A internet inaugurou uma economia inteiramente nova. Mas ao contrário dos mercados tradicionais, onde se trocam bens materiais, este novo mercado opera com uma moeda diferente: a opinião. Cada like, cada compartilhamento, cada comentário alimenta uma engrenagem que transforma perspectivas em valor, discursos em capital simbólico.


Nesse ambiente, o cidadão sem acesso aos bens materiais encontra uma forma de participação. Ele não pode comprar o carro, mas pode criticar a cor desse carro (sendo de outra pessoa), a internet passa uma sensação fugaz de que você participa daquele momento, mas você só simula. Não pode adquirir a casa dos sonhos, mas pode julgar a decoração daqueles que a possuem.


A opinião torna-se o único bem verdadeiramente democrático — disponível para todos, independente da condição socioeconômica.


Há algo profundamente melancólico nessa dinâmica. O brasileiro médio vive uma utopia de consumo que jamais se concretizará. Muitos da nossa geração não terão casa própria — talvez nem mesmo de aluguel. Não terão carro, não possuirão os eletrônicos mais sofisticados.

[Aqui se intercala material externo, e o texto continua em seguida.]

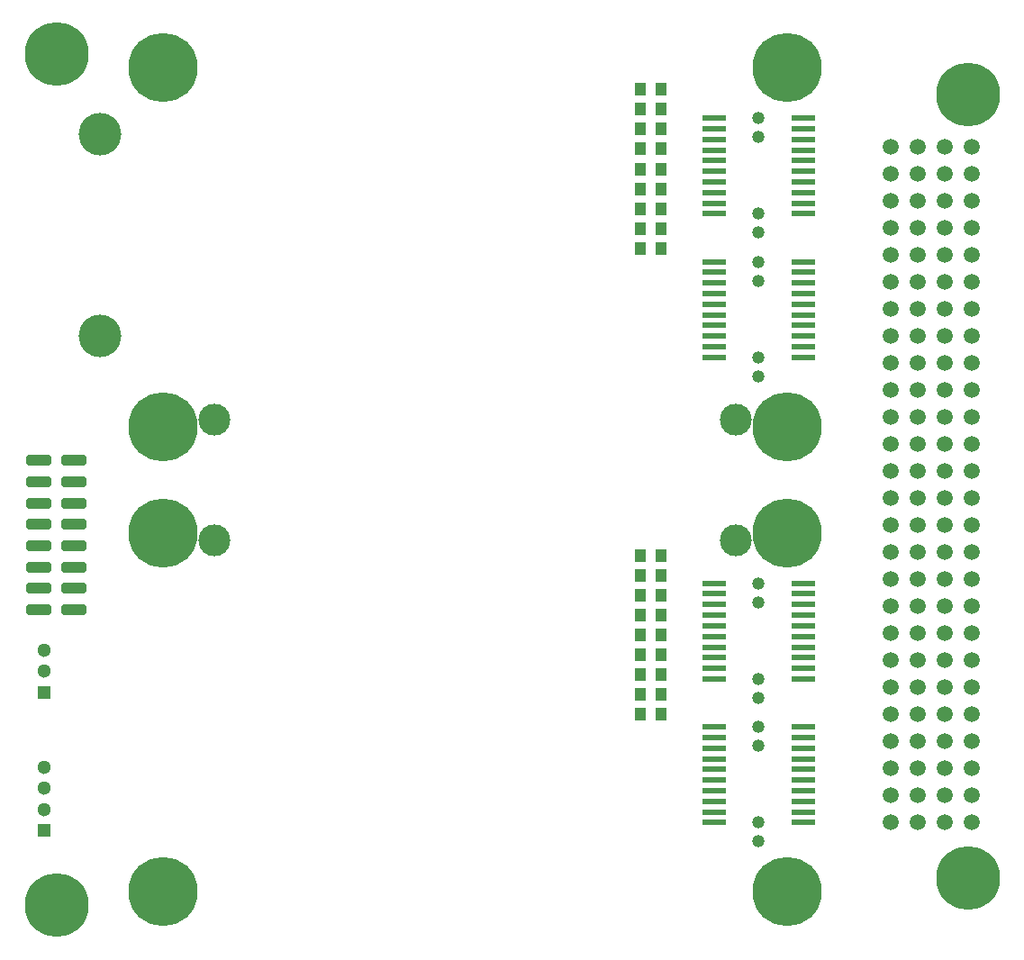
<source format=gbl>
G04 Layer_Physical_Order=10*
G04 Layer_Color=16711680*
%FSLAX44Y44*%
%MOMM*%
G71*
G01*
G75*
%ADD10R,1.0000X1.3000*%
%ADD19R,2.2600X0.6100*%
%ADD27C,1.3000*%
%ADD28R,1.3000X1.3000*%
%ADD29C,6.5000*%
%ADD30C,1.1900*%
%ADD31C,6.0000*%
%ADD32C,1.5000*%
%ADD33C,3.0000*%
%ADD34C,4.0000*%
G04:AMPARAMS|DCode=41|XSize=2.37mm|YSize=1mm|CornerRadius=0.25mm|HoleSize=0mm|Usage=FLASHONLY|Rotation=180.000|XOffset=0mm|YOffset=0mm|HoleType=Round|Shape=RoundedRectangle|*
%AMROUNDEDRECTD41*
21,1,2.3700,0.5000,0,0,180.0*
21,1,1.8700,1.0000,0,0,180.0*
1,1,0.5000,-0.9350,0.2500*
1,1,0.5000,0.9350,0.2500*
1,1,0.5000,0.9350,-0.2500*
1,1,0.5000,-0.9350,-0.2500*
%
%ADD41ROUNDEDRECTD41*%
D10*
X500250Y348312D02*
D03*
X480250D02*
D03*
X500250Y236187D02*
D03*
X480250D02*
D03*
X500250Y310937D02*
D03*
X480250D02*
D03*
X500250Y292250D02*
D03*
X480250D02*
D03*
X500250Y217500D02*
D03*
X480250D02*
D03*
X500250Y367000D02*
D03*
X480250D02*
D03*
X500250Y254875D02*
D03*
X480250D02*
D03*
X500250Y273562D02*
D03*
X480250D02*
D03*
X500250Y329625D02*
D03*
X480250D02*
D03*
X500250Y-164438D02*
D03*
X480250D02*
D03*
X500250Y-201812D02*
D03*
X480250D02*
D03*
X500250Y-127063D02*
D03*
X480250D02*
D03*
X500250Y-89688D02*
D03*
X480250D02*
D03*
X500250Y-183125D02*
D03*
X480250D02*
D03*
X500250Y-220500D02*
D03*
X480250D02*
D03*
X500250Y-145750D02*
D03*
X480250D02*
D03*
X500250Y-71000D02*
D03*
X480250D02*
D03*
X500250Y-108375D02*
D03*
X480250D02*
D03*
D19*
X633550Y-187300D02*
D03*
Y-177300D02*
D03*
Y-167300D02*
D03*
Y-157300D02*
D03*
Y-147300D02*
D03*
Y-137300D02*
D03*
Y-127300D02*
D03*
Y-117300D02*
D03*
Y-107300D02*
D03*
Y-97300D02*
D03*
X549750D02*
D03*
Y-107300D02*
D03*
Y-117300D02*
D03*
Y-127300D02*
D03*
Y-137300D02*
D03*
Y-147300D02*
D03*
Y-157300D02*
D03*
Y-167300D02*
D03*
Y-177300D02*
D03*
Y-187300D02*
D03*
Y250000D02*
D03*
Y260000D02*
D03*
Y270000D02*
D03*
Y280000D02*
D03*
Y290000D02*
D03*
Y300000D02*
D03*
Y310000D02*
D03*
Y320000D02*
D03*
Y330000D02*
D03*
Y340000D02*
D03*
X633550D02*
D03*
Y330000D02*
D03*
Y320000D02*
D03*
Y310000D02*
D03*
Y300000D02*
D03*
Y290000D02*
D03*
Y280000D02*
D03*
Y270000D02*
D03*
Y260000D02*
D03*
Y250000D02*
D03*
X549750Y115000D02*
D03*
Y125000D02*
D03*
Y135000D02*
D03*
Y145000D02*
D03*
Y155000D02*
D03*
Y165000D02*
D03*
Y175000D02*
D03*
Y185000D02*
D03*
Y195000D02*
D03*
Y205000D02*
D03*
X633550D02*
D03*
Y195000D02*
D03*
Y185000D02*
D03*
Y175000D02*
D03*
Y165000D02*
D03*
Y155000D02*
D03*
Y145000D02*
D03*
Y135000D02*
D03*
Y125000D02*
D03*
Y115000D02*
D03*
X549750Y-322300D02*
D03*
Y-312300D02*
D03*
Y-302300D02*
D03*
Y-292300D02*
D03*
Y-282300D02*
D03*
Y-272300D02*
D03*
Y-262300D02*
D03*
Y-252300D02*
D03*
Y-242300D02*
D03*
Y-232300D02*
D03*
X633550D02*
D03*
Y-242300D02*
D03*
Y-252300D02*
D03*
Y-262300D02*
D03*
Y-272300D02*
D03*
Y-282300D02*
D03*
Y-292300D02*
D03*
Y-302300D02*
D03*
Y-312300D02*
D03*
Y-322300D02*
D03*
D27*
X-80000Y-290000D02*
D03*
Y-310000D02*
D03*
Y-270000D02*
D03*
Y-160000D02*
D03*
Y-180000D02*
D03*
D28*
Y-330000D02*
D03*
Y-200000D02*
D03*
D29*
X618650Y-387300D02*
D03*
Y387300D02*
D03*
Y50000D02*
D03*
Y-50000D02*
D03*
X31350Y387300D02*
D03*
Y50000D02*
D03*
Y-50000D02*
D03*
Y-387300D02*
D03*
D30*
X591650Y-97300D02*
D03*
Y-187300D02*
D03*
Y250000D02*
D03*
Y340000D02*
D03*
Y-115000D02*
D03*
Y-205000D02*
D03*
Y322300D02*
D03*
Y232300D02*
D03*
Y187300D02*
D03*
Y97300D02*
D03*
Y-322300D02*
D03*
Y-232300D02*
D03*
Y115000D02*
D03*
Y205000D02*
D03*
Y-250000D02*
D03*
Y-340000D02*
D03*
D31*
X788650Y362000D02*
D03*
Y-374600D02*
D03*
X-68650Y400100D02*
D03*
Y-400000D02*
D03*
D32*
X715910Y313440D02*
D03*
X741310D02*
D03*
X715910Y288040D02*
D03*
X741310D02*
D03*
X715910Y262640D02*
D03*
X741310D02*
D03*
X715910Y237240D02*
D03*
X741310D02*
D03*
X715910Y211840D02*
D03*
X741310D02*
D03*
X715910Y186440D02*
D03*
X741310D02*
D03*
X715910Y161040D02*
D03*
X741310D02*
D03*
X715910Y135640D02*
D03*
X741310D02*
D03*
X715910Y110240D02*
D03*
X741310D02*
D03*
X715910Y84840D02*
D03*
X741310D02*
D03*
X715910Y59440D02*
D03*
X741310D02*
D03*
X715910Y34040D02*
D03*
X741310D02*
D03*
X715910Y8640D02*
D03*
X741310D02*
D03*
X715910Y-16760D02*
D03*
X741310D02*
D03*
X715910Y-42160D02*
D03*
X741310D02*
D03*
X715910Y-67560D02*
D03*
X741310D02*
D03*
X715910Y-92960D02*
D03*
X741310D02*
D03*
X715910Y-118360D02*
D03*
X741310D02*
D03*
X715910Y-143760D02*
D03*
X741310D02*
D03*
X715910Y-169160D02*
D03*
X741310D02*
D03*
X715910Y-194560D02*
D03*
X741310D02*
D03*
X715910Y-219960D02*
D03*
X741310D02*
D03*
X715910Y-245360D02*
D03*
X741310D02*
D03*
X715910Y-270760D02*
D03*
X741310D02*
D03*
X715910Y-296160D02*
D03*
X741310D02*
D03*
X715910Y-321560D02*
D03*
X741310D02*
D03*
X792110D02*
D03*
X766710D02*
D03*
X792110Y-296160D02*
D03*
X766710D02*
D03*
X792110Y-270760D02*
D03*
X766710D02*
D03*
X792110Y-245360D02*
D03*
X766710D02*
D03*
X792110Y-219960D02*
D03*
X766710D02*
D03*
X792110Y-194560D02*
D03*
X766710D02*
D03*
X792110Y-169160D02*
D03*
X766710D02*
D03*
X792110Y-143760D02*
D03*
X766710D02*
D03*
X792110Y-118360D02*
D03*
X766710D02*
D03*
X792110Y-92960D02*
D03*
X766710D02*
D03*
X792110Y-67560D02*
D03*
X766710D02*
D03*
X792110Y-42160D02*
D03*
X766710D02*
D03*
X792110Y-16760D02*
D03*
X766710D02*
D03*
X792110Y8640D02*
D03*
X766710D02*
D03*
X792110Y34040D02*
D03*
X766710D02*
D03*
X792110Y59440D02*
D03*
X766710D02*
D03*
X792110Y84840D02*
D03*
X766710D02*
D03*
X792110Y110240D02*
D03*
X766710D02*
D03*
X792110Y135640D02*
D03*
X766710D02*
D03*
X792110Y161040D02*
D03*
X766710D02*
D03*
X792110Y186440D02*
D03*
X766710D02*
D03*
X792110Y211840D02*
D03*
X766710D02*
D03*
X792110Y237240D02*
D03*
X766710D02*
D03*
X792110Y262640D02*
D03*
X766710D02*
D03*
X792110Y288040D02*
D03*
X766710D02*
D03*
X792110Y313440D02*
D03*
X766710D02*
D03*
D33*
X570000Y56650D02*
D03*
X80000D02*
D03*
X570000Y-56650D02*
D03*
X80000D02*
D03*
D34*
X-27500Y135000D02*
D03*
Y325000D02*
D03*
D41*
X-51800Y-122020D02*
D03*
X-85500D02*
D03*
X-51800Y-102020D02*
D03*
X-85500D02*
D03*
X-51800Y-82020D02*
D03*
X-85500D02*
D03*
X-51800Y-62020D02*
D03*
X-85500D02*
D03*
X-51800Y-42020D02*
D03*
X-85500D02*
D03*
X-51800Y-22020D02*
D03*
X-85500D02*
D03*
X-51800Y-2020D02*
D03*
X-85500D02*
D03*
Y17980D02*
D03*
X-51800D02*
D03*
M02*

</source>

Mas terão opiniões abundantes sobre todos esses bens inacessíveis. Opiniões sobre realidades que eles sequer buscam entender o mecanismo, apenas aceitam o viver e sua opinião basta para ser. Então o discurso é a única saída de se sentir pertencente.

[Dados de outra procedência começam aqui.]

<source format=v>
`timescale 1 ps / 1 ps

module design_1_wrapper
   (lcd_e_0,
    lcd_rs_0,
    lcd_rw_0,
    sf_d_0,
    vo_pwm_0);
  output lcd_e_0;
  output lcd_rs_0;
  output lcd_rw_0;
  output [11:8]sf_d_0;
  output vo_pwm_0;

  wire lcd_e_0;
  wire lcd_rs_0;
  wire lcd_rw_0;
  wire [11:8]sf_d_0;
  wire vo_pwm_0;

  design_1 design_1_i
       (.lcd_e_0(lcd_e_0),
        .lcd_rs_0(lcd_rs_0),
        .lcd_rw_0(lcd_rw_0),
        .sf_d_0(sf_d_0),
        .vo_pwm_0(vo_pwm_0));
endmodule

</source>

Isso é o resultado de uma estrutura econômica que concentra a propriedade material enquanto democratiza o acesso ao discurso sobre essa mesma propriedade. O cidadão torna-se especialista naquilo que não pode ter, crítico daquilo que não pode experimentar.


O mais brutal nessa economia da opinião é quando ela se cristaliza em afeto.

A opinião se torna um bem a ser protegido, uma joia que não se pode permitir que seja roubada. Quando isso acontece, as pessoas param de pensar e passam apenas a defender territorialmente suas perspectivas.


Nesse estágio, a opinião funciona como qualquer outro bem de consumo: gera apego, ciúme, necessidade de proteção. As pessoas estagnam intelectualmente porque mudanças de perspectiva são percebidas como perdas materiais. Só se movimentam quando aquele que originalmente "vendeu" a opinião — o influenciador, o líder de opinião, o algoritmo — oferece uma nova versão desse produto.


Como observado em obras como "A Polícia da Memória", o mundo material parece estar em constante desaparecimento para grande parte da população. Não no sentido de que os objetos deixem de existir, mas de que se tornam progressivamente inacessíveis para a maioria. Antes, como a informação era mais comunitária e não global, um fato extraordinário fora daquele contexto jamais levaria tanta atenção populacional. Mas com a internet isso muda, pois um desejo que a gente nunca poderia imaginar que teria, começa a virar uma meta ou uma ofensa infernal que precisa ser destruída, por meio de palavras áridas, ácidas, aguerridas de muita paixão.




A opinião como um bem revela uma sociedade que encontrou na dimensão discursiva uma válvula de escape para frustrações materiais e constantes. É um fenômeno que merece ser compreendido com a seriedade de quem reconhece uma nova forma de organização social.


Talvez o desafio do nosso tempo seja encontrar formas de reconectar o mundo das opiniões com o mundo das possibilidades materiais, para que o discurso volte a ser ferramenta de transformação e não apenas consolação para o que não se pode ter.